The new use cases for phase two of the joint transformation programme are as follows:

  • Incident, Outsourcing and Third Party Reporting (OATP) – Policy makers are considering the development of new incident OATP policies. By considering the design of this reporting policy as part of the joint transformation programme, the regulators can ensure this critical data is delivered in a way that minimises the impact on firms. At the same time, the regulators believe the use case will provide a chance to explore how best to deliver ‘event’ driven collections, where a new report is triggered when a given event occurs.
  • Commercial Real Estate (CRE) database – The regulators believe that completing the design of an integrated ‘transformed’ CRE collection is a critical stepping stone to the delivery of future use cases, for instance a consolidated loan collection.
  • Review Prudential Data Collection – The FCA currently collect detailed product-level financial data across the range of retail banking products and segments. The FCA want to move to a more regular collection, and design a new integrated collection that minimises the burden on firms. Furthermore, designing the ‘retail banking business model’ implementation as part of transforming data collection will allow the Bank to explore the extent to which business model data can be standardised within a tight scope of relatively homogenous firms.

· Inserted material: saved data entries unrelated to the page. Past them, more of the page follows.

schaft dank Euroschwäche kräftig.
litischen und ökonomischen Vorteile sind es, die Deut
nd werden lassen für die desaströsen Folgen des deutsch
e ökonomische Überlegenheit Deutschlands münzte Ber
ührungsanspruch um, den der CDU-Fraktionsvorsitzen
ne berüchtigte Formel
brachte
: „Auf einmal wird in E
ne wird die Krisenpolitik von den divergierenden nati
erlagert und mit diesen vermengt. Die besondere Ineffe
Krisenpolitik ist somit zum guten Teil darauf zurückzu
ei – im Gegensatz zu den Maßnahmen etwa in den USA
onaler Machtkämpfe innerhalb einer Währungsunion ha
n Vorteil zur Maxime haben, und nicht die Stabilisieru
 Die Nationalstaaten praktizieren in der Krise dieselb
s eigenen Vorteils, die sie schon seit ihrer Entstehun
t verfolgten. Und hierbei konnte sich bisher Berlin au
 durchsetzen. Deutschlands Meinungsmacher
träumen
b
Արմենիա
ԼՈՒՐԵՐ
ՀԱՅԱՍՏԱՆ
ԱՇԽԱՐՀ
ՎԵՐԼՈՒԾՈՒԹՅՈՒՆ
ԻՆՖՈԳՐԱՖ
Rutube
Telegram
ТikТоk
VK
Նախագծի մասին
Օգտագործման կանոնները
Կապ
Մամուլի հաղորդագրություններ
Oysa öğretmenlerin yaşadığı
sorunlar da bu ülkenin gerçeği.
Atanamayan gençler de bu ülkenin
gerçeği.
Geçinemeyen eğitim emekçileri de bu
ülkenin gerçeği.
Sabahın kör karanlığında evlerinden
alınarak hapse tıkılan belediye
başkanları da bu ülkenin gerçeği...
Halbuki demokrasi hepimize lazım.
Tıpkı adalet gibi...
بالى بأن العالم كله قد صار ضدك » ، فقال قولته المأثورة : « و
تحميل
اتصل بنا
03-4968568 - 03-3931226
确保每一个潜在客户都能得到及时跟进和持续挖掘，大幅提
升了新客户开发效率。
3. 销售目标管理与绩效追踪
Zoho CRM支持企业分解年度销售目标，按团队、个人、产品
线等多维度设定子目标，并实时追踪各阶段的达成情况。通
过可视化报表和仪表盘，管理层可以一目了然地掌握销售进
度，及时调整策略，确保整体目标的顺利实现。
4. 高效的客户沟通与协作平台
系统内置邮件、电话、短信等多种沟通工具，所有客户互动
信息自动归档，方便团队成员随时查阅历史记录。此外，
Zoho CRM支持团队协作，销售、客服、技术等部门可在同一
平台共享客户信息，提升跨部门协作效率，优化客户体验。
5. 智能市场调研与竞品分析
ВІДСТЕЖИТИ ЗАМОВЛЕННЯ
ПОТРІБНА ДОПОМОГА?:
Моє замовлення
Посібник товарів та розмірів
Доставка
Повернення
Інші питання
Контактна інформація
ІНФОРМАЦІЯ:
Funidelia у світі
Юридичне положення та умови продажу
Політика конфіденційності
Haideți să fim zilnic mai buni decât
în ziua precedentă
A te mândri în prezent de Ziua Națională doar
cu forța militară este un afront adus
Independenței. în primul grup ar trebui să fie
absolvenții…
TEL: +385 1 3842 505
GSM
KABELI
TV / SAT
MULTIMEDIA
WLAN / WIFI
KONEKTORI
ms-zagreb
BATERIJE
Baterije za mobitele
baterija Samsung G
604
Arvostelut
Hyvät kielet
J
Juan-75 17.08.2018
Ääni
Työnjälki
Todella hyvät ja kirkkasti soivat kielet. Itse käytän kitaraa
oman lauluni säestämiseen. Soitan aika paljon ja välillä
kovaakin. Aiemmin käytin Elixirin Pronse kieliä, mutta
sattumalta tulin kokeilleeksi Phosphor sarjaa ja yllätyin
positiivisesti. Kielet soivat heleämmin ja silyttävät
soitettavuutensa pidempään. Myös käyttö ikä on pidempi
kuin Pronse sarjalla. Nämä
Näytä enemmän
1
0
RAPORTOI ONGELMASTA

Earlier this year, the joint transformation programme made seven recommendations to the regulators as a result of the work carried out during phase one. The recommendations are targeted to a selection of issues that were identified for the phase one use cases: the Quarterly derivatives statistical return ‘Form DQ’ and the Financial Resilience Survey.

The recommendations made by the programme, and the response from the regulators can be found in the July 2022 publication.